---------- PROVIDED RECORDS

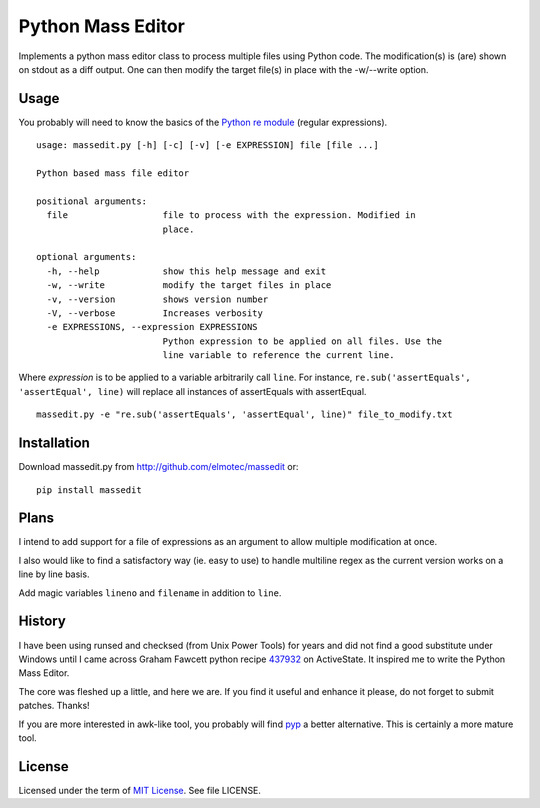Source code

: ==================
Python Mass Editor
==================

Implements a python mass editor class to process multiple files using Python
code. The modification(s) is (are) shown on stdout as a diff output. One
can then modify the target file(s) in place with the -w/--write option.

Usage
-----

You probably will need to know the basics of the `Python re module`_ (regular expressions).

::

 usage: massedit.py [-h] [-c] [-v] [-e EXPRESSION] file [file ...]

 Python based mass file editor

 positional arguments:
   file                  file to process with the expression. Modified in
                         place.

 optional arguments:
   -h, --help            show this help message and exit
   -w, --write           modify the target files in place
   -v, --version         shows version number
   -V, --verbose         Increases verbosity
   -e EXPRESSIONS, --expression EXPRESSIONS
                         Python expression to be applied on all files. Use the
                         line variable to reference the current line.
  
Where *expression* is to be applied to a variable arbitrarily call ``line``. For instance, 
``re.sub('assertEquals', 'assertEqual', line)`` will replace all instances of assertEquals 
with assertEqual.

::

 massedit.py -e "re.sub('assertEquals', 'assertEqual', line)" file_to_modify.txt


Installation
------------

Download massedit.py from http://github.com/elmotec/massedit or:

::
  
  pip install massedit



Plans
-----

I intend to add support for a file of expressions as an argument to allow
multiple modification at once.


I also would like to find a satisfactory way (ie. easy to use) to handle
multiline regex as the current version works on a line by line basis.

Add magic variables ``lineno`` and ``filename`` in addition to ``line``.

History
-------

I have been using runsed and checksed (from Unix Power Tools) for years and
did not find a good substitute under Windows until I came across Graham 
Fawcett python recipe 437932_ on ActiveState. It inspired me to write the 
Python Mass Editor.

The core was fleshed up a little, and here we are. If you find it useful and
enhance it please, do not forget to submit patches. Thanks!

If you are more interested in awk-like tool, you probably will find pyp_ a
better alternative. This is certainly a more mature tool.

License
-------

Licensed under the term of `MIT License`_. See file LICENSE.



.. _437932: http://code.activestate.com/recipes/437932-pyline-a-grep-like-sed-like-command-line-tool/
.. _Python re module: http://docs.python.org/library/re.html
.. _Pyp: http://code.google.com/p/pyp/
.. _MIT License: http://en.wikipedia.org/wiki/MIT_License


--------------------

## WHAT NEEDS TO BE DONE:
Copy every line from the data that includes the string "License".

## RESPONSE TO THE TASK:
License
Licensed under the term of `MIT License`_. See file LICENSE.
.. _MIT License: http://en.wikipedia.org/wiki/MIT_License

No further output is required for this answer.